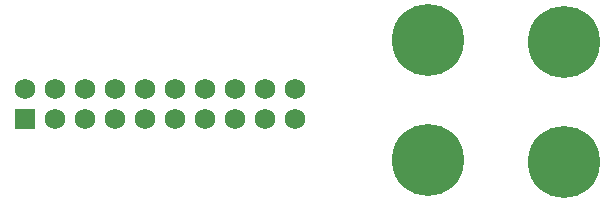
<source format=gbr>
%TF.GenerationSoftware,KiCad,Pcbnew,(5.1.6)-1*%
%TF.CreationDate,2021-12-15T21:30:18+00:00*%
%TF.ProjectId,elegoo_mars_heater,656c6567-6f6f-45f6-9d61-72735f686561,rev?*%
%TF.SameCoordinates,Original*%
%TF.FileFunction,Soldermask,Top*%
%TF.FilePolarity,Negative*%
%FSLAX46Y46*%
G04 Gerber Fmt 4.6, Leading zero omitted, Abs format (unit mm)*
G04 Created by KiCad (PCBNEW (5.1.6)-1) date 2021-12-15 21:30:18*
%MOMM*%
%LPD*%
G01*
G04 APERTURE LIST*
%ADD10C,6.100000*%
%ADD11C,1.750000*%
%ADD12R,1.750000X1.750000*%
G04 APERTURE END LIST*
D10*
%TO.C,J4*%
X189776000Y-69654000D03*
X189776000Y-79814000D03*
%TD*%
%TO.C,J3*%
X178276000Y-69494000D03*
X178276000Y-79654000D03*
%TD*%
D11*
%TO.C,J5*%
X166976000Y-73614000D03*
X166976000Y-76154000D03*
X164436000Y-73614000D03*
X164436000Y-76154000D03*
X161896000Y-73614000D03*
X161896000Y-76154000D03*
X159356000Y-73614000D03*
X159356000Y-76154000D03*
X156816000Y-73614000D03*
X156816000Y-76154000D03*
X154276000Y-73614000D03*
X154276000Y-76154000D03*
X151736000Y-73614000D03*
X151736000Y-76154000D03*
X149196000Y-73614000D03*
X149196000Y-76154000D03*
X146656000Y-73614000D03*
X146656000Y-76154000D03*
X144116000Y-73614000D03*
D12*
X144116000Y-76154000D03*
%TD*%
M02*

</source>
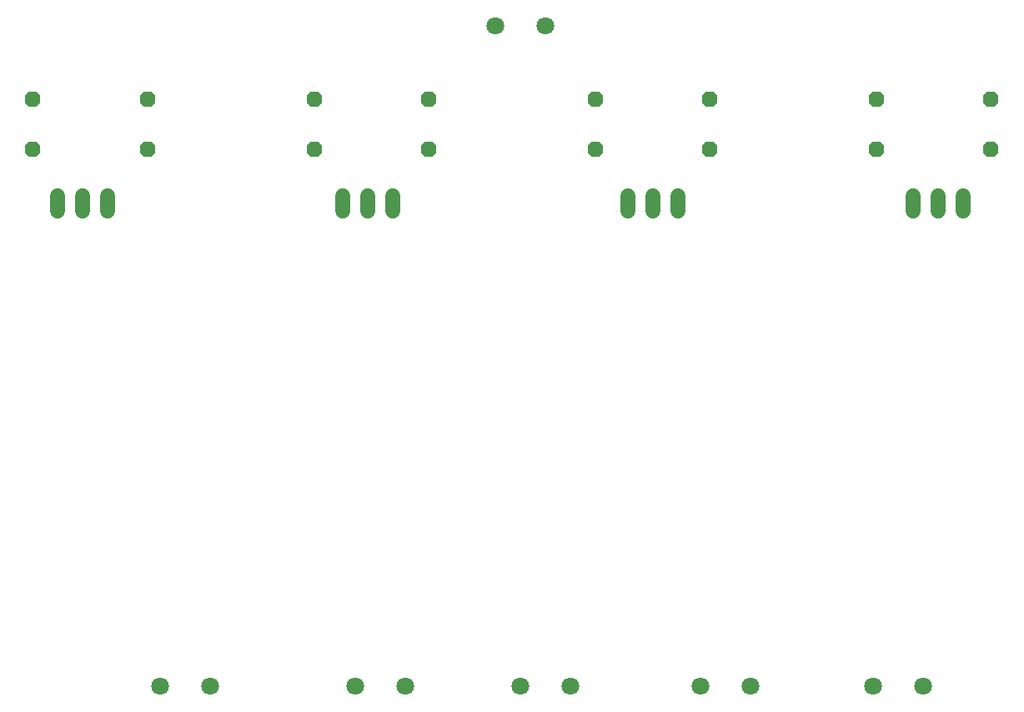
<source format=gbr>
G04 EAGLE Gerber RS-274X export*
G75*
%MOMM*%
%FSLAX34Y34*%
%LPD*%
%INTop Copper*%
%IPPOS*%
%AMOC8*
5,1,8,0,0,1.08239X$1,22.5*%
G01*
G04 Define Apertures*
%ADD10C,1.524000*%
%ADD11P,1.73204X8X292.5*%
%ADD12P,1.73204X8X112.5*%
%ADD13C,1.800000*%
D10*
X444500Y520700D02*
X444500Y505460D01*
X419100Y505460D02*
X419100Y520700D01*
X393700Y520700D02*
X393700Y505460D01*
X734060Y505460D02*
X734060Y520700D01*
X708660Y520700D02*
X708660Y505460D01*
X683260Y505460D02*
X683260Y520700D01*
X154940Y520700D02*
X154940Y505460D01*
X129540Y505460D02*
X129540Y520700D01*
X104140Y520700D02*
X104140Y505460D01*
D11*
X765991Y619034D03*
X765991Y568234D03*
X649877Y619034D03*
X649877Y568234D03*
X364309Y619034D03*
X364309Y568234D03*
X78740Y619034D03*
X78740Y568234D03*
X194854Y619034D03*
X194854Y568234D03*
X480423Y619034D03*
X480423Y568234D03*
D10*
X1023620Y520700D02*
X1023620Y505460D01*
X998220Y505460D02*
X998220Y520700D01*
X972820Y520700D02*
X972820Y505460D01*
D12*
X1051560Y568234D03*
X1051560Y619034D03*
X935446Y568234D03*
X935446Y619034D03*
D13*
X259080Y22860D03*
X208280Y22860D03*
X457200Y22860D03*
X406400Y22860D03*
X624840Y22860D03*
X574040Y22860D03*
X982980Y22860D03*
X932180Y22860D03*
X807720Y22860D03*
X756920Y22860D03*
X548640Y693420D03*
X599440Y693420D03*
M02*

</source>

-*-*-

_Problem to work on:_
Where a line of the records has the string "LIST", return that line.

_Answer to this problem:_
G04 APERTURE LIST*
G04 APERTURE END LIST*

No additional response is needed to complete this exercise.